Calculate the Investigation Confidence Score for an alert.
signals: dict with keys matching SIGNAL_WEIGHTS, values 0.0-1.0
asset_tier: one of 'crown_jewel', 'sensitive', 'normal'
"""
SIGNAL_WEIGHTS = {
"ip_threat_intel": 0.30,
"threat_feed_score": 0.20,
"historical_lookup": 0.20,
"ai_triage_summary": 0.15,
"employee_context": 0.10,
"threat_intel_correlation": 0.10,
"raw_payload_analysis": 0.05,
}
ASSET_MULTIPLIERS = {
"crown_jewel": 1.5,
"sensitive": 1.2,
"normal": 1.0,
}
# Weighted sum of normalized signals
raw_score = sum(
signals.get(source, 0.0) * weight
for source, weight in SIGNAL_WEIGHTS.items()
)
# Apply asset criticality multiplier
multiplier = ASSET_MULTIPLIERS.get(asset_tier, 1.0)
final_score = min(raw_score * multiplier * 100, 100.0)
return round(final_score, 1)
Decision Thresholds
The score alone means nothing without clear action boundaries. After weeks of tuning against historical incident data, we settled on four tiers:
| Score Range | Action | Rationale |
|---|---|---|
| 0-29 | Auto-close | Low-confidence signals, known benign patterns, informational noise |
| 30-69 | Acknowledge and monitor | Suspicious but insufficient evidence for escalation. Ticket created, watchlist updated |
| 70-84 | Escalate for human review | High confidence of malicious activity. Analyst investigates with full context pre-loaded |
| 85+ | Auto-containment eligible | Critical threat on critical asset. Automated response (isolate host, revoke session) with immediate analyst notification |
The auto-containment tier (85+) is deliberately aggressive. It only fires when multiple high-weight signals converge on a crown jewel asset. In practice, this triggers 2-3 times per week and has a false positive rate below 1%.
Results
After three months in production:
- Mean time to triage: < 2 minutes (down from 15-30 minutes)

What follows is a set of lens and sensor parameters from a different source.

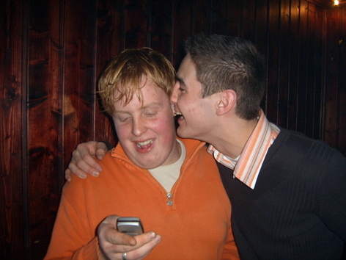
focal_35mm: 35
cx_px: 173
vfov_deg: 40.7
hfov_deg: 52.6
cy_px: 130
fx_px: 350
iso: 100
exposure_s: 1/30
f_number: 2.8
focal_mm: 5.8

- Signal fidelity: 95% (validated against analyst post-incident reviews)
- Human escalation rate: < 5% of total alert volume
- Auto-close accuracy: 99.2% (spot-checked weekly by rotating analyst)
- Analyst capacity freed: approximately 40 hours/week redirected to threat hunting
The biggest win was not speed – it was consistency. Every alert now receives the same depth of investigation regardless of queue size, time of day, or analyst fatigue.
Lessons Learned
Start with conservative thresholds, tighten over time. Our initial auto-close range was 0-19, not 0-29. We expanded it only after validating six weeks of decisions against manual review. Rushing threshold expansion is how you miss real incidents.
Always include a human override path. Any analyst can manually override any automated decision. The system flags the override, logs the reasoning, and feeds it back into calibration. In the first month, overrides helped us identify two signal sources that needed weight adjustments.
Log every decision for auditability. Every IC Score calculation is stored with its full signal breakdown, the decision taken, and a timestamp. When leadership asks “why was this alert closed?” – you can show exactly which signals contributed and what thresholds applied. This is non-negotiable for compliance and for continuous improvement.
Weight calibration is never done. We re-evaluate weights quarterly using a confusion matrix of scored alerts vs. confirmed incidents. The AI triage signal started at 10% weight and earned its way to 15% after demonstrating consistent accuracy. Treat weights as living parameters.
The formula is the easy part. The real engineering challenge is building reliable enrichment pipelines that feed normalized signals into the scoring function within seconds. If your threat intel lookup takes 45 seconds, your 2-minute triage target is already dead.
The IC Score is not a replacement for skilled analysts – it is a force multiplier. It ensures that human attention goes where it matters most, and that the 95% of alerts that are noise get handled deterministically without burning out your team.